Após refinar o posicionamento do texto, Carter projetou um algoritmo que transformava geometricamente tanto o texto quanto as formas de onda digitais das mensagens de áudio — representações gráficas do som — em espirais na pastilha. O design homenageia os discos de ouro dos Voyagers, que apresentavam ranhuras em espiral, muito semelhantes às de um disco de vinil.

No centro do disco há uma imagem de um globo, ou projeção de mapa — Carter encontrou coordenadas geoespaciais disponíveis publicamente e as mapeou no design.

"Peguei essas coordenadas e criei algo como uma imagem a partir delas. Tinha que ser geometria, não pixels", diz ele.

Depois que as espirais e as imagens do globo estavam prontas, Carter entregou os dados do projeto ao MIT.nano, que possui instrumentos especializados para gravação e fabricação de alta precisão.

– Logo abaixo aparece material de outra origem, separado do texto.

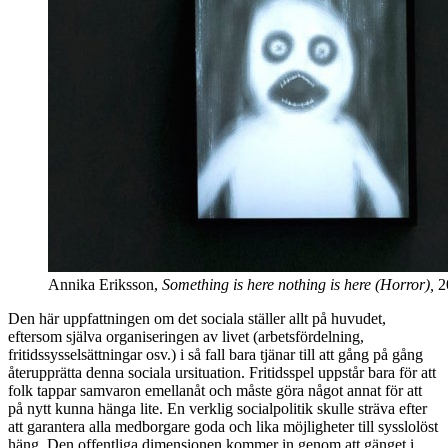
Annika Eriksson,
Something is here nothing is here (Horror),
2
Den här uppfattningen om det sociala ställer allt på huvudet,
eftersom själva organiseringen av livet (arbetsfördelning,
fritidssysselsättningar osv.) i så fall bara tjänar till att gång på gång
återupprätta denna sociala ursituation. Fritidsspel uppstår bara för att
folk tappar samvaron emellanåt och måste göra något annat för att
på nytt kunna hänga lite. En verklig socialpolitik skulle sträva efter
att garantera alla medborgare goda och lika möjligheter till sysslolöst
häng. Den offentliga dimensionen kommer in genom att gänget i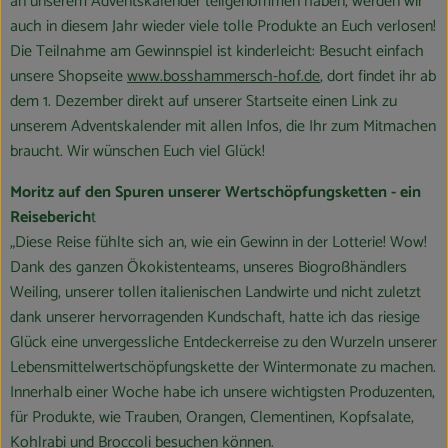
an unserem Adventskalender teilgenommen haben, werden wir
auch in diesem Jahr wieder viele tolle Produkte an Euch verlosen!
Die Teilnahme am Gewinnspiel ist kinderleicht: Besucht einfach
unsere Shopseite
www.bosshammersch-hof.de
, dort findet ihr ab
dem 1. Dezember direkt auf unserer Startseite einen Link zu
unserem Adventskalender mit allen Infos, die Ihr zum Mitmachen
braucht. Wir wünschen Euch viel Glück!
Moritz auf den Spuren unserer Wertschöpfungsketten - ein
Reiseberich
t
„Diese Reise fühlte sich an, wie ein Gewinn in der Lotterie! Wow!
Dank des ganzen Ökokistenteams, unseres Biogroßhändlers
Weiling, unserer tollen italienischen Landwirte und nicht zuletzt
dank unserer hervorragenden Kundschaft, hatte ich das riesige
Glück eine unvergessliche Entdeckerreise zu den Wurzeln unserer
Lebensmittelwertschöpfungskette der Wintermonate zu machen.
Innerhalb einer
Woche habe ich unsere wichtigsten Produzenten,
für Produkte, wie Trauben, Orangen, Clementinen, Kopfsalate,
Kohlrabi und Broccoli besuchen können.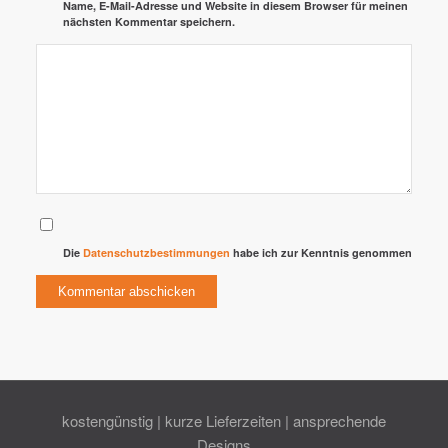
Name, E-Mail-Adresse und Website in diesem Browser für meinen
nächsten Kommentar speichern.
Die
Datenschutzbestimmungen
habe ich zur Kenntnis genommen
Alternative:
kostengünstig | kurze Lieferzeiten | ansprechende
Designs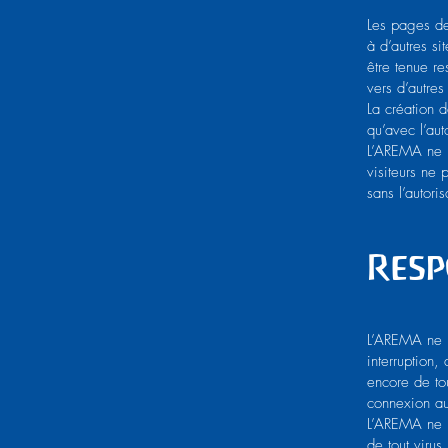
Les pages de 
à d’autres s
être tenue re
vers d’autres
La création d
qu’avec l’au
L’AREMA ne po
visiteurs ne
sans l’autor
Resp
L’AREMA ne p
interruption,
encore de to
connexion au 
L’AREMA ne p
de tout virus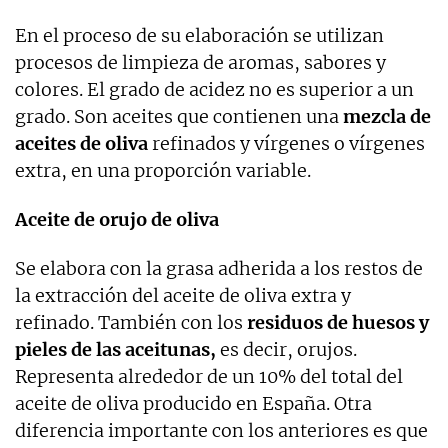
En el proceso de su elaboración se utilizan
procesos de limpieza de aromas, sabores y
colores. El grado de acidez no es superior a un
grado. Son aceites que contienen una
mezcla de
aceites de oliva
refinados y vírgenes o vírgenes
extra, en una proporción variable.
Aceite de orujo de oliva
Se elabora con la grasa adherida a los restos de
la extracción del aceite de oliva extra y
refinado. También con los
residuos de huesos y
pieles de las aceitunas,
es decir, orujos.
Representa alrededor de un 10% del total del
aceite de oliva producido en España. Otra
diferencia importante con los anteriores es que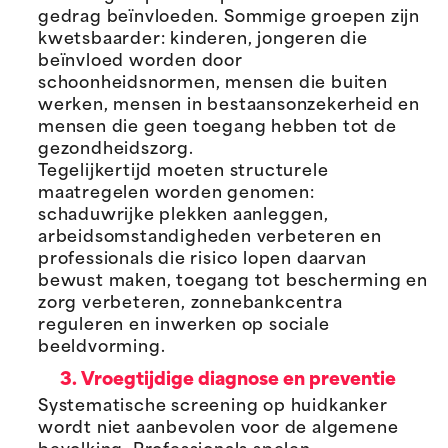
gedrag beïnvloeden. Sommige groepen zijn
kwetsbaarder: kinderen, jongeren die
beïnvloed worden door
schoonheidsnormen, mensen die buiten
werken, mensen in bestaansonzekerheid en
mensen die geen toegang hebben tot de
gezondheidszorg.
Tegelijkertijd moeten structurele
maatregelen worden genomen:
schaduwrijke plekken aanleggen,
arbeidsomstandigheden verbeteren en
professionals die risico lopen daarvan
bewust maken, toegang tot bescherming en
zorg verbeteren, zonnebankcentra
reguleren en inwerken op sociale
beeldvorming.
3. Vroegtijdige diagnose en preventie
Systematische screening op huidkanker
wordt niet aanbevolen voor de algemene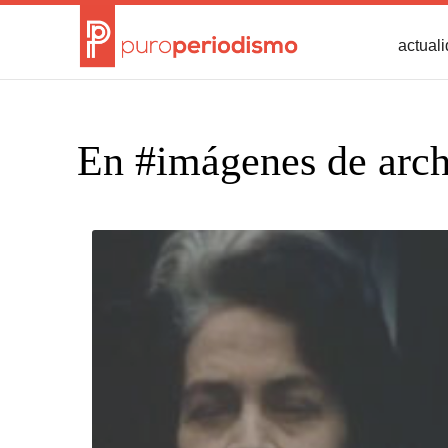
actual
En #imágenes de arc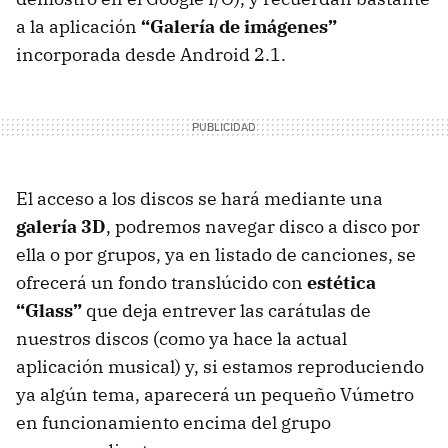
a la aplicación
“Galería de imágenes”
incorporada desde Android 2.1.
El acceso a los discos se hará mediante una
galería 3D
, podremos navegar disco a disco por
ella o por grupos, ya en listado de canciones, se
ofrecerá un fondo translúcido con
estética
“Glass”
que deja entrever las carátulas de
nuestros discos (como ya hace la actual
aplicación musical) y, si estamos reproduciendo
ya algún tema, aparecerá un pequeño Vúmetro
en funcionamiento encima del grupo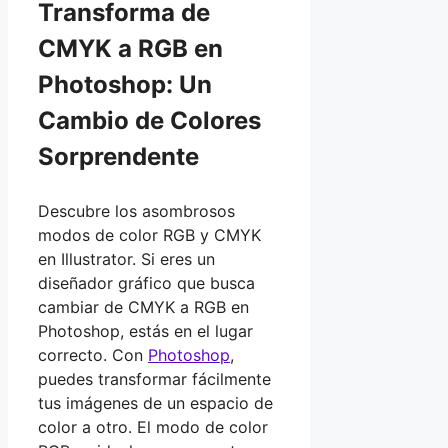
Transforma de
CMYK a RGB en
Photoshop: Un
Cambio de Colores
Sorprendente
Descubre los asombrosos
modos de color RGB y CMYK
en Illustrator. Si eres un
diseñador gráfico que busca
cambiar de CMYK a RGB en
Photoshop, estás en el lugar
correcto. Con
Photoshop
,
puedes transformar fácilmente
tus imágenes de un espacio de
color a otro. El modo de color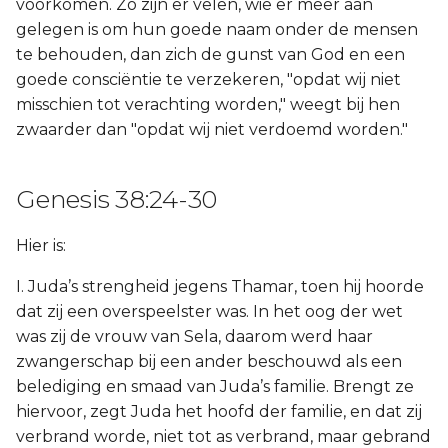
voorkomen. Zo zijn er velen, wie er meer aan
gelegen is om hun goede naam onder de mensen
te behouden, dan zich de gunst van God en een
goede consciëntie te verzekeren, "opdat wij niet
misschien tot verachting worden," weegt bij hen
zwaarder dan "opdat wij niet verdoemd worden."
Genesis 38:24-30
Hier is:
I. Juda’s strengheid jegens Thamar, toen hij hoorde
dat zij een overspeelster was. In het oog der wet
was zij de vrouw van Sela, daarom werd haar
zwangerschap bij een ander beschouwd als een
belediging en smaad van Juda’s familie. Brengt ze
hiervoor, zegt Juda het hoofd der familie, en dat zij
verbrand worde, niet tot as verbrand, maar gebrand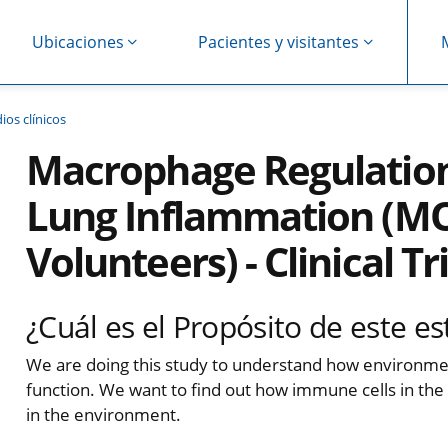
Ubicaciones
Pacientes y visitantes
ios clínicos
Macrophage Regulation
Lung Inflammation (MO
Volunteers) - Clinical Tri
¿Cuál es el Propósito de este es
We are doing this study to understand how environme
function. We want to find out how immune cells in the l
in the environment.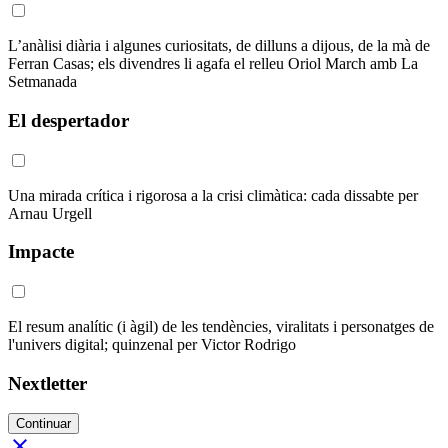
L’anàlisi diària i algunes curiositats, de dilluns a dijous, de la mà de
Ferran Casas; els divendres li agafa el relleu Oriol March amb La
Setmanada
El despertador
Una mirada crítica i rigorosa a la crisi climàtica: cada dissabte per
Arnau Urgell
Impacte
El resum analític (i àgil) de les tendències, viralitats i personatges de
l'univers digital; quinzenal per Victor Rodrigo
Nextletter
Continuar
close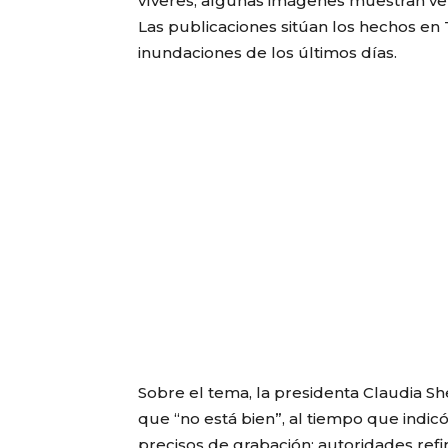
víveres; algunas imágenes muestran veh
Las publicaciones sitúan los hechos en 
inundaciones de los últimos días.
Sobre el tema, la presidenta Claudia S
que “no está bien”, al tiempo que indic
precisos de grabación; autoridades refir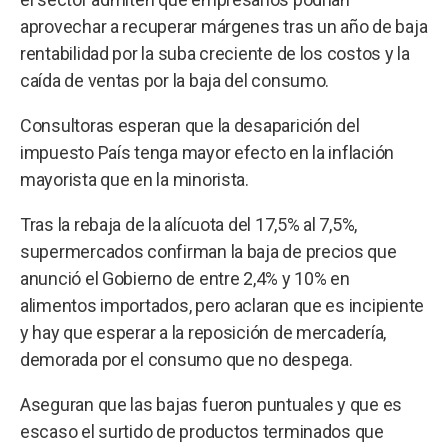
aprovechar a recuperar márgenes tras un año de baja
rentabilidad por la suba creciente de los costos y la
caída de ventas por la baja del consumo.
Consultoras esperan que la desaparición del
impuesto País tenga mayor efecto en la inflación
mayorista que en la minorista.
Tras la rebaja de la alícuota del 17,5% al 7,5%,
supermercados confirman la baja de precios que
anunció el Gobierno de entre 2,4% y 10% en
alimentos importados, pero aclaran que es incipiente
y hay que esperar a la reposición de mercadería,
demorada por el consumo que no despega.
Aseguran que las bajas fueron puntuales y que es
escaso el surtido de productos terminados que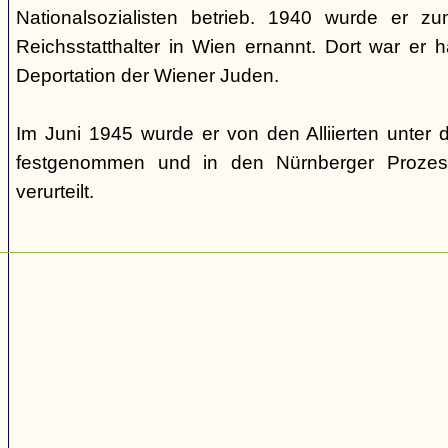
Nationalsozialisten betrieb. 1940 wurde er 
Reichsstatthalter in Wien ernannt. Dort war er ha
Deportation der Wiener Juden.
Im Juni 1945 wurde er von den Alliierten unte
festgenommen und in den Nürnberger Prozes
verurteilt.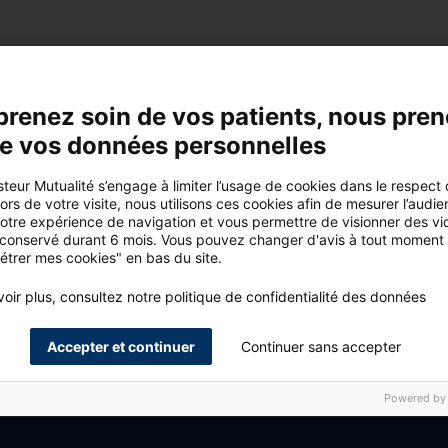
tés de Groupe Pasteur Mutualité
prenez soin de vos patients, nous pre
de vos données personnelles
teur Mutualité s’engage à limiter l’usage de cookies dans le respect
rs de votre visite, nous utilisons ces cookies afin de mesurer l’audie
votre expérience de navigation et vous permettre de visionner des vi
 conservé durant 6 mois. Vous pouvez changer d'avis à tout moment 
étrer mes cookies" en bas du site.
oir plus, consultez notre politique de confidentialité des données
Accepter et continuer
Continuer sans accepter
avoir plus ? Faites un devis en ligne ou contactez notre service clie
22 du lundi au vendredi de 8h30 à 18h.
Powered by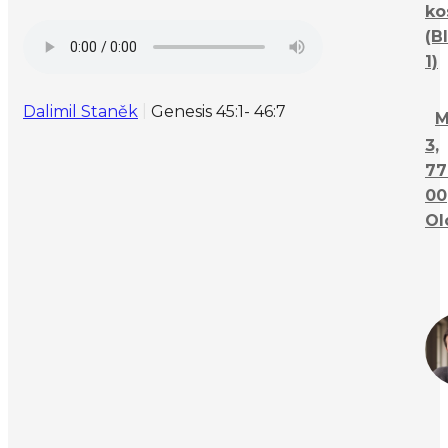
ko
(B
1)
Dalimil Staněk
Genesis 45:1- 46:7
M
3,
77
00
Ol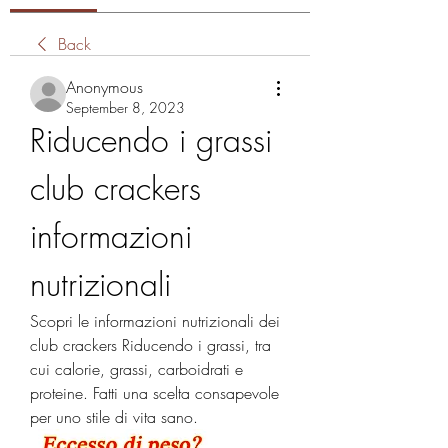
Back
Anonymous
September 8, 2023
Riducendo i grassi 
club crackers 
informazioni 
nutrizionali
Scopri le informazioni nutrizionali dei 
club crackers Riducendo i grassi, tra 
cui calorie, grassi, carboidrati e 
proteine. Fatti una scelta consapevole 
per uno stile di vita sano.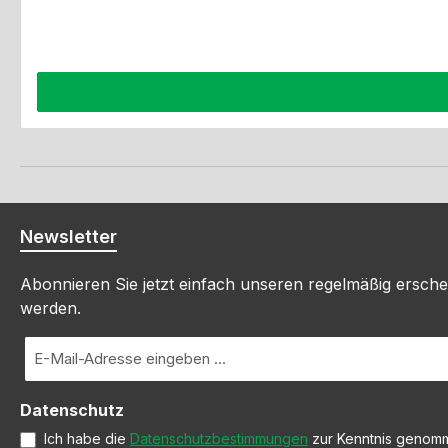
Newsletter
Abonnieren Sie jetzt einfach unseren regelmäßig ersche
werden.
E-
Mail-
Adresse
Datenschutz
*
Ich habe die
Datenschutzbestimmungen
zur Kenntnis genom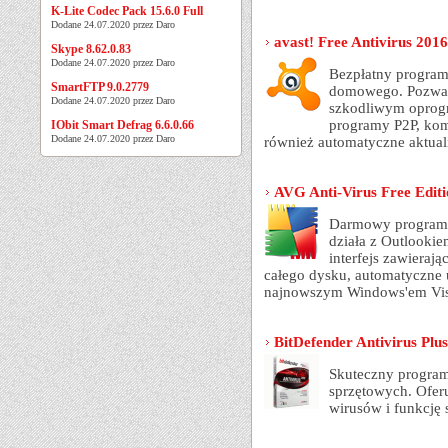
K-Lite Codec Pack 15.6.0 Full
Dodane 24.07.2020 przez Daro
avast! Free Antivirus 201
Skype 8.62.0.83
Dodane 24.07.2020 przez Daro
Bezpłatny program
SmartFTP 9.0.2779
domowego. Pozwal
Dodane 24.07.2020 przez Daro
szkodliwym oprogr
programy P2P, kom
IObit Smart Defrag 6.6.0.66
Dodane 24.07.2020 przez Daro
również automatyczne aktual
AVG Anti-Virus Free Editi
Darmowy program a
działa z Outlookie
interfejs zawieraj
całego dysku, automatyczne 
najnowszym Windows'em Vist
BitDefender Antivirus Plu
Skuteczny progra
sprzętowych. Oferu
wirusów i funkcję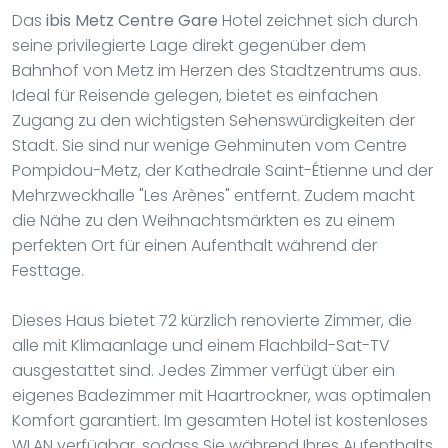
Das
ibis Metz Centre Gare
Hotel zeichnet sich durch
seine privilegierte Lage direkt gegenüber dem
Bahnhof von Metz im Herzen des Stadtzentrums aus.
Ideal für Reisende gelegen, bietet es einfachen
Zugang zu den wichtigsten Sehenswürdigkeiten der
Stadt. Sie sind nur wenige Gehminuten vom Centre
Pompidou-Metz, der Kathedrale Saint-Étienne und der
Mehrzweckhalle "Les Arènes" entfernt. Zudem macht
die Nähe zu den Weihnachtsmärkten es zu einem
perfekten Ort für einen Aufenthalt während der
Festtage.
Dieses Haus bietet 72 kürzlich renovierte Zimmer, die
alle mit Klimaanlage und einem Flachbild-Sat-TV
ausgestattet sind. Jedes Zimmer verfügt über ein
eigenes Badezimmer mit Haartrockner, was optimalen
Komfort garantiert. Im gesamten Hotel ist kostenloses
WLAN verfügbar, sodass Sie während Ihres Aufenthalts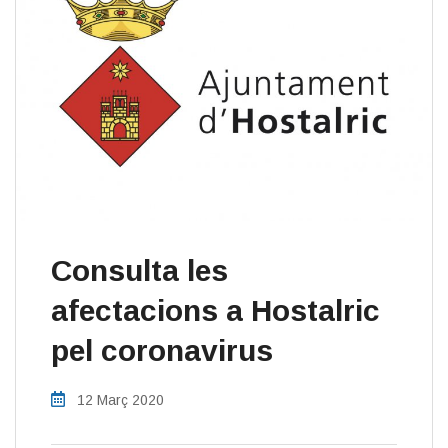
Consulta les
afectacions a Hostalric
pel coronavirus
12 Març 2020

Vozes humanas, superfície lunar

“Espero que as pessoas na Terra sintam um profundo senso de conexão e pertencimento — que suas vozes, histórias e sonhos agora façam parte deste novo capítulo na exploração lunar”, diz Nasr. “Quando olhamos para a Lua, podemos sentir uma conexão ainda mais profunda, sabendo que nossas palavras — em toda a sua diversidade — agora fazem parte de sua superfície, levando o espírito da humanidade adiante.”

Para Carter, o projeto transmite a capacidade humana de se maravilhar e um senso compartilhado do que é possível. "Em muitos casos, olhar para fora nos obriga a olhar para dentro ao mesmo tempo, para colocar a maravilha em algum tipo de contexto pessoal", diz Carter. "Então, se este projeto de alguma forma transmitir que todos nós estamos nos maravilhando com este universo maravilhoso juntos, em todas as nossas línguas, eu consideraria isso uma vitória."

A ligação do projeto com o Disco de Ouro — um artefato lançado há quase 50 anos e que agora viaja para além do sistema solar — ressoa ainda mais com Carter.

“É inimaginavelmente distante, então a noção de que podemos nos conectar a algo no tempo e no espaço, a algo que está lá fora, eu acho que é uma conexão maravilhosa.”